**Prompt**
Transcribe every one of the records below line by line, keeping each character and leaving nothing out.

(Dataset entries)
..........

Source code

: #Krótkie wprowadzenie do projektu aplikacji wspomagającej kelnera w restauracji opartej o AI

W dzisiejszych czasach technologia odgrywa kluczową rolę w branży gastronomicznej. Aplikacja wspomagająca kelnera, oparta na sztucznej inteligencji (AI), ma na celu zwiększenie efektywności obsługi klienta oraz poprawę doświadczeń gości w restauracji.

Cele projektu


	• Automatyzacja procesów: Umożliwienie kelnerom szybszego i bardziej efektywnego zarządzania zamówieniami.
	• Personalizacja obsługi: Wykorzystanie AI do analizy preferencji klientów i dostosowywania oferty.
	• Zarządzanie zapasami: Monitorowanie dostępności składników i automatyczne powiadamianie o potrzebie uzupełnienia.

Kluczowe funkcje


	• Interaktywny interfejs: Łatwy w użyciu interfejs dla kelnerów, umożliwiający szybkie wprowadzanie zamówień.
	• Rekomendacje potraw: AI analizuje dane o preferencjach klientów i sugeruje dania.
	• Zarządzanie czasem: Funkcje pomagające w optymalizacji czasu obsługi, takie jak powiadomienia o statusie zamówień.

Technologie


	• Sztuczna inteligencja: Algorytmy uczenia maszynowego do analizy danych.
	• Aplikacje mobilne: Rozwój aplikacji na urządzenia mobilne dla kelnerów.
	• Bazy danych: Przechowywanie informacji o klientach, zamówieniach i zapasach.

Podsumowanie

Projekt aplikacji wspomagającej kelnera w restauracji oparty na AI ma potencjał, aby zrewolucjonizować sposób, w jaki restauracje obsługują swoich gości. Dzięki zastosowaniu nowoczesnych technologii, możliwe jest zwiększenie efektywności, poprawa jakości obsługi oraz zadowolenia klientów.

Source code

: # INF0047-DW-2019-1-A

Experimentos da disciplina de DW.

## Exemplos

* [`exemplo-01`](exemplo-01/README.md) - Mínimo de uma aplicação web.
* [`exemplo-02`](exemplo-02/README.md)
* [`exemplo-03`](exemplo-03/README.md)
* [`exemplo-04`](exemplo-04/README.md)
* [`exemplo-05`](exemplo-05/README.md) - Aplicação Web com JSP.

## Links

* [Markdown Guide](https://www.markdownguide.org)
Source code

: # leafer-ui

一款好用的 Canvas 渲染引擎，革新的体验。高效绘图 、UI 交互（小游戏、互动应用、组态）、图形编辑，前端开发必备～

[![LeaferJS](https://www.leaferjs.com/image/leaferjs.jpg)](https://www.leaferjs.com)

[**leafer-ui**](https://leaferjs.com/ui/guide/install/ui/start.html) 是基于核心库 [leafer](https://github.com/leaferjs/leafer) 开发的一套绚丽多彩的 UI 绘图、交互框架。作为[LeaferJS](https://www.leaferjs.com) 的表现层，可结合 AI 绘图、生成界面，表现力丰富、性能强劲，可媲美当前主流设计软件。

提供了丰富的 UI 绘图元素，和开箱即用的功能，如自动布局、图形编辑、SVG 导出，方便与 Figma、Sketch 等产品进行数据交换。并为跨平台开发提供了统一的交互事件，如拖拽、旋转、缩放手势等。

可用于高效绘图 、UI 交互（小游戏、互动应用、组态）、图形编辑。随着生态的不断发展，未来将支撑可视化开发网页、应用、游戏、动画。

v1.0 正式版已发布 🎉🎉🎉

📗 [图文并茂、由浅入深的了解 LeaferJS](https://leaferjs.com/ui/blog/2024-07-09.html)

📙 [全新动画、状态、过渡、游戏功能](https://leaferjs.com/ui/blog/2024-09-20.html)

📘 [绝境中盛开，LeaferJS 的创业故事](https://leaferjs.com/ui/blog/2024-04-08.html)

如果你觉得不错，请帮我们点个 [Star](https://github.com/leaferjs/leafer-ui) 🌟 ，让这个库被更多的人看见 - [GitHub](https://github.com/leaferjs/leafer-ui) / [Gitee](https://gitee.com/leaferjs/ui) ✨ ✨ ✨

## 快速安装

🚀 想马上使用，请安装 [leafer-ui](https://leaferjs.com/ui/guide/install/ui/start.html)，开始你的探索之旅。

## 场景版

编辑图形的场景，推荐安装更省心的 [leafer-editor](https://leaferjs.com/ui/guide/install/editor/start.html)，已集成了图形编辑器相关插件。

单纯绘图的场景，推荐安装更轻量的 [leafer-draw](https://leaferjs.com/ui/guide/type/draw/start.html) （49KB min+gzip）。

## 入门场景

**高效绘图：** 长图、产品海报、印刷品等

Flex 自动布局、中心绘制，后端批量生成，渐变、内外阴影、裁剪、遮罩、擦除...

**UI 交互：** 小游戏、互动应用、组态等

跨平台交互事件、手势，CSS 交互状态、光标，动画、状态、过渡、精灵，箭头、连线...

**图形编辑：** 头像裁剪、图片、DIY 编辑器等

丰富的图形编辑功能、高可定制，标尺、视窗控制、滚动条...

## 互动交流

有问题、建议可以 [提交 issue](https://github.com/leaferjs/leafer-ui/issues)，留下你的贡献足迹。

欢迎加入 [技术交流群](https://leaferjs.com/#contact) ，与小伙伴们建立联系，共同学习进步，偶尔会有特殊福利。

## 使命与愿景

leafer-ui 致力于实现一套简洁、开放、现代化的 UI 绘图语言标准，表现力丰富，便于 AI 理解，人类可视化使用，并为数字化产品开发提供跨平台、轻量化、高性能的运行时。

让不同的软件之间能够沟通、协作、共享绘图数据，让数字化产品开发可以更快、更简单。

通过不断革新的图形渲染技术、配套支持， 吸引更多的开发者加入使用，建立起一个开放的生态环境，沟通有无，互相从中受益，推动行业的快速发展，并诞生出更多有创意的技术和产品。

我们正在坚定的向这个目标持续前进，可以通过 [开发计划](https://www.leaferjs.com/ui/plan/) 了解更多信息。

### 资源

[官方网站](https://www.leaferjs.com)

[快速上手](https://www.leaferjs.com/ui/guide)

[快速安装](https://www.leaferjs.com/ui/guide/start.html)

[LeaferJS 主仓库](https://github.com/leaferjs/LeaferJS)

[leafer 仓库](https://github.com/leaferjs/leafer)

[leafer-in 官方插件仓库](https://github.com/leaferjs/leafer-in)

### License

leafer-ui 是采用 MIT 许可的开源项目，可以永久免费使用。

..........

**Your solution**
Source code

: #Krótkie wprowadzenie do projektu aplikacji wspomagającej kelnera w restauracji opartej o AI

W dzisiejszych czasach technologia odgrywa kluczową rolę w branży gastronomicznej. Aplikacja wspomagająca kelnera, oparta na sztucznej inteligencji (AI), ma na celu zwiększenie efektywności obsługi klienta oraz poprawę doświadczeń gości w restauracji.

Cele projektu


	• Automatyzacja procesów: Umożliwienie kelnerom szybszego i bardziej efektywnego zarządzania zamówieniami.
	• Personalizacja obsługi: Wykorzystanie AI do analizy preferencji klientów i dostosowywania oferty.
	• Zarządzanie zapasami: Monitorowanie dostępności składników i automatyczne powiadamianie o potrzebie uzupełnienia.

Kluczowe funkcje


	• Interaktywny interfejs: Łatwy w użyciu interfejs dla kelnerów, umożliwiający szybkie wprowadzanie zamówień.
	• Rekomendacje potraw: AI analizuje dane o preferencjach klientów i sugeruje dania.
	• Zarządzanie czasem: Funkcje pomagające w optymalizacji czasu obsługi, takie jak powiadomienia o statusie zamówień.

Technologie


	• Sztuczna inteligencja: Algorytmy uczenia maszynowego do analizy danych.
	• Aplikacje mobilne: Rozwój aplikacji na urządzenia mobilne dla kelnerów.
	• Bazy danych: Przechowywanie informacji o klientach, zamówieniach i zapasach.

Podsumowanie

Projekt aplikacji wspomagającej kelnera w restauracji oparty na AI ma potencjał, aby zrewolucjonizować sposób, w jaki restauracje obsługują swoich gości. Dzięki zastosowaniu nowoczesnych technologii, możliwe jest zwiększenie efektywności, poprawa jakości obsługi oraz zadowolenia klientów.

Source code

: # INF0047-DW-2019-1-A

Experimentos da disciplina de DW.

## Exemplos

* [`exemplo-01`](exemplo-01/README.md) - Mínimo de uma aplicação web.
* [`exemplo-02`](exemplo-02/README.md)
* [`exemplo-03`](exemplo-03/README.md)
* [`exemplo-04`](exemplo-04/README.md)
* [`exemplo-05`](exemplo-05/README.md) - Aplicação Web com JSP.

## Links

* [Markdown Guide](https://www.markdownguide.org)
Source code

: # leafer-ui

一款好用的 Canvas 渲染引擎，革新的体验。高效绘图 、UI 交互（小游戏、互动应用、组态）、图形编辑，前端开发必备～

[![LeaferJS](https://www.leaferjs.com/image/leaferjs.jpg)](https://www.leaferjs.com)

[**leafer-ui**](https://leaferjs.com/ui/guide/install/ui/start.html) 是基于核心库 [leafer](https://github.com/leaferjs/leafer) 开发的一套绚丽多彩的 UI 绘图、交互框架。作为[LeaferJS](https://www.leaferjs.com) 的表现层，可结合 AI 绘图、生成界面，表现力丰富、性能强劲，可媲美当前主流设计软件。

提供了丰富的 UI 绘图元素，和开箱即用的功能，如自动布局、图形编辑、SVG 导出，方便与 Figma、Sketch 等产品进行数据交换。并为跨平台开发提供了统一的交互事件，如拖拽、旋转、缩放手势等。

可用于高效绘图 、UI 交互（小游戏、互动应用、组态）、图形编辑。随着生态的不断发展，未来将支撑可视化开发网页、应用、游戏、动画。

v1.0 正式版已发布 🎉🎉🎉

📗 [图文并茂、由浅入深的了解 LeaferJS](https://leaferjs.com/ui/blog/2024-07-09.html)

📙 [全新动画、状态、过渡、游戏功能](https://leaferjs.com/ui/blog/2024-09-20.html)

📘 [绝境中盛开，LeaferJS 的创业故事](https://leaferjs.com/ui/blog/2024-04-08.html)

如果你觉得不错，请帮我们点个 [Star](https://github.com/leaferjs/leafer-ui) 🌟 ，让这个库被更多的人看见 - [GitHub](https://github.com/leaferjs/leafer-ui) / [Gitee](https://gitee.com/leaferjs/ui) ✨ ✨ ✨

## 快速安装

🚀 想马上使用，请安装 [leafer-ui](https://leaferjs.com/ui/guide/install/ui/start.html)，开始你的探索之旅。

## 场景版

编辑图形的场景，推荐安装更省心的 [leafer-editor](https://leaferjs.com/ui/guide/install/editor/start.html)，已集成了图形编辑器相关插件。

单纯绘图的场景，推荐安装更轻量的 [leafer-draw](https://leaferjs.com/ui/guide/type/draw/start.html) （49KB min+gzip）。

## 入门场景

**高效绘图：** 长图、产品海报、印刷品等

Flex 自动布局、中心绘制，后端批量生成，渐变、内外阴影、裁剪、遮罩、擦除...

**UI 交互：** 小游戏、互动应用、组态等

跨平台交互事件、手势，CSS 交互状态、光标，动画、状态、过渡、精灵，箭头、连线...

**图形编辑：** 头像裁剪、图片、DIY 编辑器等

丰富的图形编辑功能、高可定制，标尺、视窗控制、滚动条...

## 互动交流

有问题、建议可以 [提交 issue](https://github.com/leaferjs/leafer-ui/issues)，留下你的贡献足迹。

欢迎加入 [技术交流群](https://leaferjs.com/#contact) ，与小伙伴们建立联系，共同学习进步，偶尔会有特殊福利。

## 使命与愿景

leafer-ui 致力于实现一套简洁、开放、现代化的 UI 绘图语言标准，表现力丰富，便于 AI 理解，人类可视化使用，并为数字化产品开发提供跨平台、轻量化、高性能的运行时。

让不同的软件之间能够沟通、协作、共享绘图数据，让数字化产品开发可以更快、更简单。

通过不断革新的图形渲染技术、配套支持， 吸引更多的开发者加入使用，建立起一个开放的生态环境，沟通有无，互相从中受益，推动行业的快速发展，并诞生出更多有创意的技术和产品。

我们正在坚定的向这个目标持续前进，可以通过 [开发计划](https://www.leaferjs.com/ui/plan/) 了解更多信息。

### 资源

[官方网站](https://www.leaferjs.com)

[快速上手](https://www.leaferjs.com/ui/guide)

[快速安装](https://www.leaferjs.com/ui/guide/start.html)

[LeaferJS 主仓库](https://github.com/leaferjs/LeaferJS)

[leafer 仓库](https://github.com/leaferjs/leafer)

[leafer-in 官方插件仓库](https://github.com/leaferjs/leafer-in)

### License

leafer-ui 是采用 MIT 许可的开源项目，可以永久免费使用。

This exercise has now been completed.